Clearly the legal system in England and Wales could not rely only on customs. Even in Anglo-Saxon times there were local courts which decided disputes, but it was not until after the Norman conquest in 1066 that a more organized system of courts emerged. This was because the Norman kings realized that control of the country would be easier if they controlled, among other things, the legal system. The first Norman king, William the Conqueror, set up the Curia Regis (the King’s Court) and appointed his own judges. The nobles who had a dispute were encouraged to apply to have the King (or his judges) decide the matter.

As well as this central court, the judges were sent to major towns to decide any important cases. This meant that judges travelled from London all round the country that was under the control of the King. In the time of Henry II (1154-89) these tours became more regular and Henry divided up the country into ‘circuits’ or areas for the judges to visit. Initially the judges would use the local customs or the old Anglo-Saxon laws to decide cases, but over a period of time it is believed that the judges on the return to Westminster in London would discuss the laws or customs they had used, and the decisions they had made, with each other. Gradually, the judges selected the best customs and these were then used by all the judges throughout the country. This had the effect that the law became uniform or ‘common’ through the country, and it is from here that the phrase ‘common law; seems to have developed.

Common law is the basis of English law today: it is unwritten law that developed from customs and judicial decisions.

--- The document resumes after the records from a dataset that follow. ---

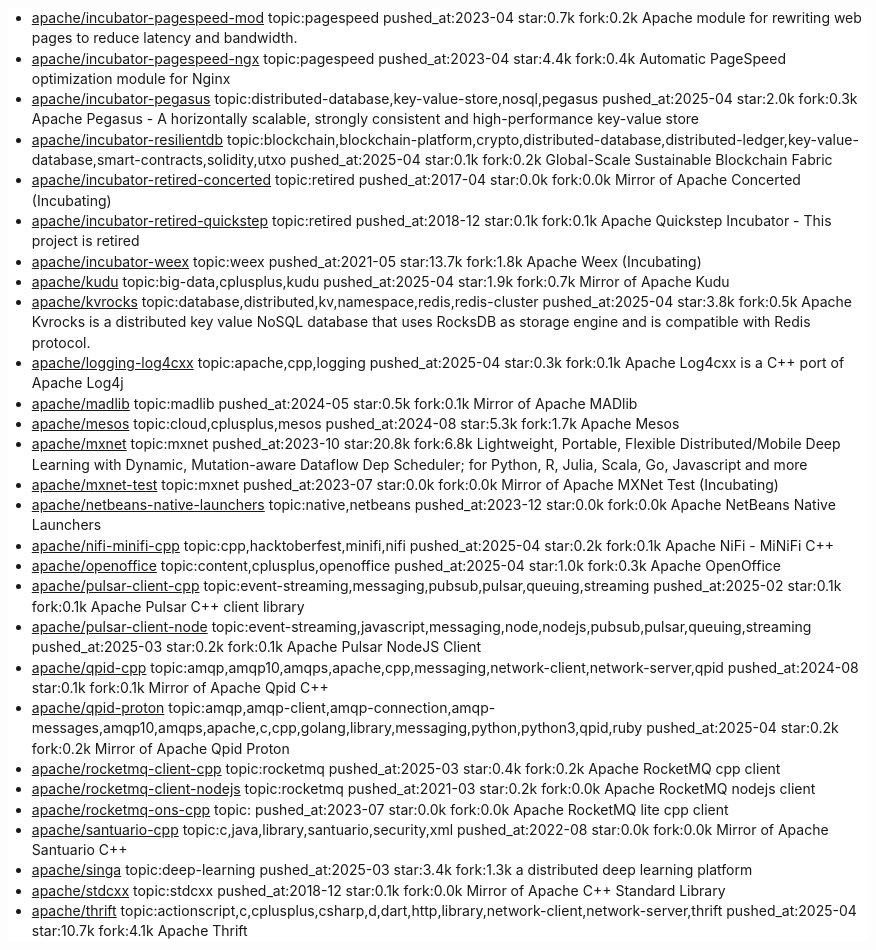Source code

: - [apache/incubator-pagespeed-mod](https://github.com/apache/incubator-pagespeed-mod) topic:pagespeed pushed_at:2023-04 star:0.7k fork:0.2k Apache module for rewriting web pages to reduce latency and bandwidth.
- [apache/incubator-pagespeed-ngx](https://github.com/apache/incubator-pagespeed-ngx) topic:pagespeed pushed_at:2023-04 star:4.4k fork:0.4k Automatic PageSpeed optimization module for Nginx
- [apache/incubator-pegasus](https://github.com/apache/incubator-pegasus) topic:distributed-database,key-value-store,nosql,pegasus pushed_at:2025-04 star:2.0k fork:0.3k Apache Pegasus - A horizontally scalable, strongly consistent and high-performance key-value store
- [apache/incubator-resilientdb](https://github.com/apache/incubator-resilientdb) topic:blockchain,blockchain-platform,crypto,distributed-database,distributed-ledger,key-value-database,smart-contracts,solidity,utxo pushed_at:2025-04 star:0.1k fork:0.2k Global-Scale Sustainable Blockchain Fabric
- [apache/incubator-retired-concerted](https://github.com/apache/incubator-retired-concerted) topic:retired pushed_at:2017-04 star:0.0k fork:0.0k Mirror of Apache Concerted (Incubating)
- [apache/incubator-retired-quickstep](https://github.com/apache/incubator-retired-quickstep) topic:retired pushed_at:2018-12 star:0.1k fork:0.1k Apache Quickstep Incubator - This project is retired
- [apache/incubator-weex](https://github.com/apache/incubator-weex) topic:weex pushed_at:2021-05 star:13.7k fork:1.8k Apache Weex (Incubating)
- [apache/kudu](https://github.com/apache/kudu) topic:big-data,cplusplus,kudu pushed_at:2025-04 star:1.9k fork:0.7k Mirror of Apache Kudu
- [apache/kvrocks](https://github.com/apache/kvrocks) topic:database,distributed,kv,namespace,redis,redis-cluster pushed_at:2025-04 star:3.8k fork:0.5k Apache Kvrocks is a distributed key value NoSQL database that uses RocksDB as storage engine and is compatible with Redis protocol.
- [apache/logging-log4cxx](https://github.com/apache/logging-log4cxx) topic:apache,cpp,logging pushed_at:2025-04 star:0.3k fork:0.1k Apache Log4cxx is a C++ port of Apache Log4j
- [apache/madlib](https://github.com/apache/madlib) topic:madlib pushed_at:2024-05 star:0.5k fork:0.1k Mirror of Apache MADlib
- [apache/mesos](https://github.com/apache/mesos) topic:cloud,cplusplus,mesos pushed_at:2024-08 star:5.3k fork:1.7k Apache Mesos
- [apache/mxnet](https://github.com/apache/mxnet) topic:mxnet pushed_at:2023-10 star:20.8k fork:6.8k Lightweight, Portable, Flexible Distributed/Mobile Deep Learning with Dynamic, Mutation-aware Dataflow Dep Scheduler; for Python, R, Julia, Scala, Go, Javascript and more
- [apache/mxnet-test](https://github.com/apache/mxnet-test) topic:mxnet pushed_at:2023-07 star:0.0k fork:0.0k Mirror of Apache MXNet Test (Incubating)
- [apache/netbeans-native-launchers](https://github.com/apache/netbeans-native-launchers) topic:native,netbeans pushed_at:2023-12 star:0.0k fork:0.0k Apache NetBeans Native Launchers
- [apache/nifi-minifi-cpp](https://github.com/apache/nifi-minifi-cpp) topic:cpp,hacktoberfest,minifi,nifi pushed_at:2025-04 star:0.2k fork:0.1k Apache NiFi - MiNiFi C++
- [apache/openoffice](https://github.com/apache/openoffice) topic:content,cplusplus,openoffice pushed_at:2025-04 star:1.0k fork:0.3k Apache OpenOffice
- [apache/pulsar-client-cpp](https://github.com/apache/pulsar-client-cpp) topic:event-streaming,messaging,pubsub,pulsar,queuing,streaming pushed_at:2025-02 star:0.1k fork:0.1k Apache Pulsar C++ client library
- [apache/pulsar-client-node](https://github.com/apache/pulsar-client-node) topic:event-streaming,javascript,messaging,node,nodejs,pubsub,pulsar,queuing,streaming pushed_at:2025-03 star:0.2k fork:0.1k Apache Pulsar NodeJS Client
- [apache/qpid-cpp](https://github.com/apache/qpid-cpp) topic:amqp,amqp10,amqps,apache,cpp,messaging,network-client,network-server,qpid pushed_at:2024-08 star:0.1k fork:0.1k Mirror of Apache Qpid C++
- [apache/qpid-proton](https://github.com/apache/qpid-proton) topic:amqp,amqp-client,amqp-connection,amqp-messages,amqp10,amqps,apache,c,cpp,golang,library,messaging,python,python3,qpid,ruby pushed_at:2025-04 star:0.2k fork:0.2k Mirror of Apache Qpid Proton
- [apache/rocketmq-client-cpp](https://github.com/apache/rocketmq-client-cpp) topic:rocketmq pushed_at:2025-03 star:0.4k fork:0.2k Apache RocketMQ cpp client
- [apache/rocketmq-client-nodejs](https://github.com/apache/rocketmq-client-nodejs) topic:rocketmq pushed_at:2021-03 star:0.2k fork:0.0k Apache RocketMQ nodejs client
- [apache/rocketmq-ons-cpp](https://github.com/apache/rocketmq-ons-cpp) topic: pushed_at:2023-07 star:0.0k fork:0.0k Apache RocketMQ lite cpp client
- [apache/santuario-cpp](https://github.com/apache/santuario-cpp) topic:c,java,library,santuario,security,xml pushed_at:2022-08 star:0.0k fork:0.0k Mirror of Apache Santuario C++
- [apache/singa](https://github.com/apache/singa) topic:deep-learning pushed_at:2025-03 star:3.4k fork:1.3k a distributed deep learning platform
- [apache/stdcxx](https://github.com/apache/stdcxx) topic:stdcxx pushed_at:2018-12 star:0.1k fork:0.0k Mirror of Apache C++ Standard Library
- [apache/thrift](https://github.com/apache/thrift) topic:actionscript,c,cplusplus,csharp,d,dart,http,library,network-client,network-server,thrift pushed_at:2025-04 star:10.7k fork:4.1k Apache Thrift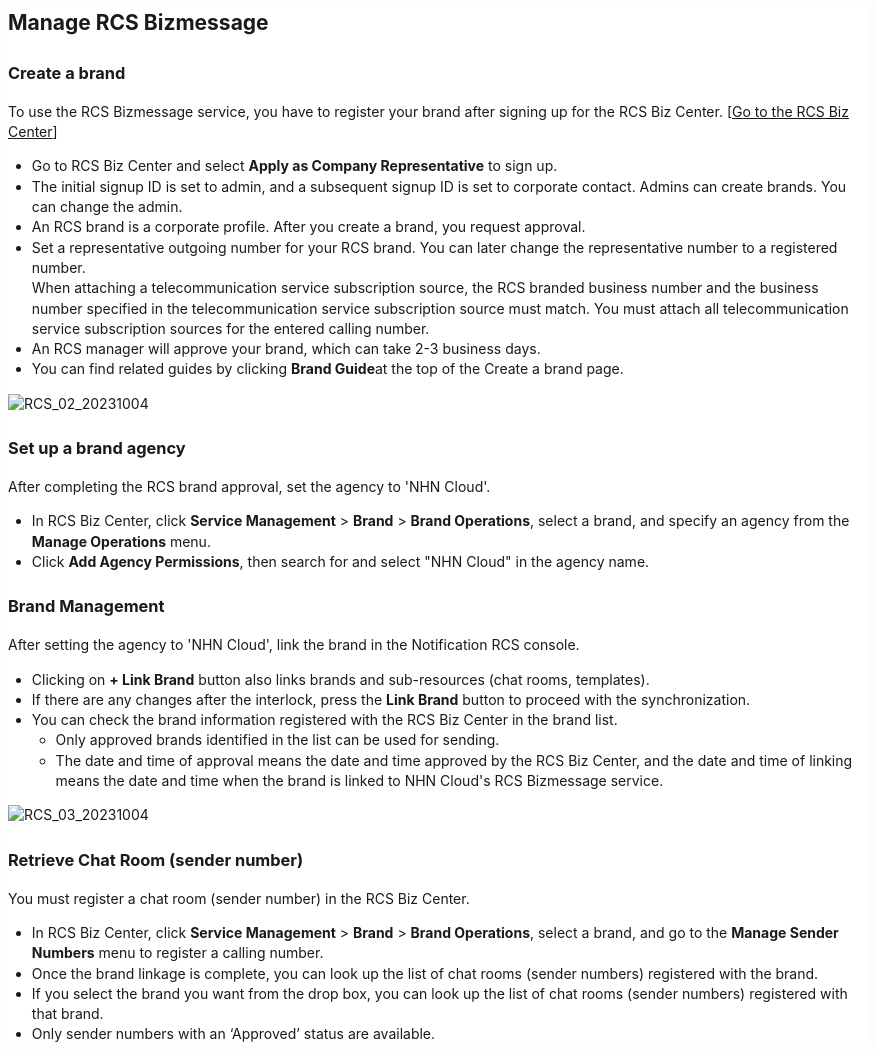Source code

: ## Manage RCS Bizmessage

### Create a brand
To use the RCS Bizmessage service, you have to register your brand after signing up for the RCS Biz Center. [[Go to the RCS Biz Center](https://www.rcsbizcenter.com/main)]

* Go to RCS Biz Center and select **Apply as Company Representative** to sign up.
* The initial signup ID is set to admin, and a subsequent signup ID is set to corporate contact. Admins can create brands. You can change the admin.
* An RCS brand is a corporate profile. After you create a brand, you request approval.
* Set a representative outgoing number for your RCS brand. You can later change the representative number to a registered number.<br/>
  When attaching a telecommunication service subscription source, the RCS branded business number and the business number specified in the telecommunication service subscription source must match. You must attach all telecommunication service subscription sources for the entered calling number.
* An RCS manager will approve your brand, which can take 2-3 business days.
* You can find related guides by clicking **Brand Guide**at the top of the Create a brand page.

![RCS_02_20231004](https://static.toastoven.net/prod_rcs/en/RCS_02_20231004.png)

### Set up a brand agency
After completing the RCS brand approval, set the agency to 'NHN Cloud'.

* In RCS Biz Center, click **Service Management** > **Brand** > **Brand Operations**, select a brand, and specify an agency from the **Manage Operations** menu.
* Click **Add Agency Permissions**, then search for and select "NHN Cloud" in the agency name.

### Brand Management
After setting the agency to 'NHN Cloud', link the brand in the Notification RCS console.

* Clicking on **+ Link Brand** button also links brands and sub-resources (chat rooms, templates).
* If there are any changes after the interlock, press the **Link Brand** button to proceed with the synchronization.
* You can check the brand information registered with the RCS Biz Center in the brand list.
    * Only approved brands identified in the list can be used for sending.
    * The date and time of approval means the date and time approved by the RCS Biz Center, and the date and time of linking means the date and time when the brand is linked to NHN Cloud's RCS Bizmessage service.

![RCS_03_20231004](https://static.toastoven.net/prod_rcs/en/RCS_03_20231004.png)

### Retrieve Chat Room (sender number)
You must register a chat room (sender number) in the RCS Biz Center.

* In RCS Biz Center, click **Service Management** > **Brand** > **Brand Operations**, select a brand, and go to the **Manage Sender Numbers** menu to register a calling number.
* Once the brand linkage is complete, you can look up the list of chat rooms (sender numbers) registered with the brand.
* If you select the brand you want from the drop box, you can look up the list of chat rooms (sender numbers) registered with that brand.
* Only sender numbers with an ‘Approved’ status are available.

The phrase ‘common law’ is still used to distinguish laws that have been developed by judicial decision, from laws that have been created by statute or other legislation. For example, murder is a common law crime while theft is a statutory crime. This means that murder has never been defined in any Act of Parliament, but theft is now defined by the Theft Act 1968.

Common law also has another meaning, in that it is used to distinguish between rules that were developed by the common law courts (the King’s courts) and the rules of Equity which were developed by the Lord Chancellor and the Chancery courts.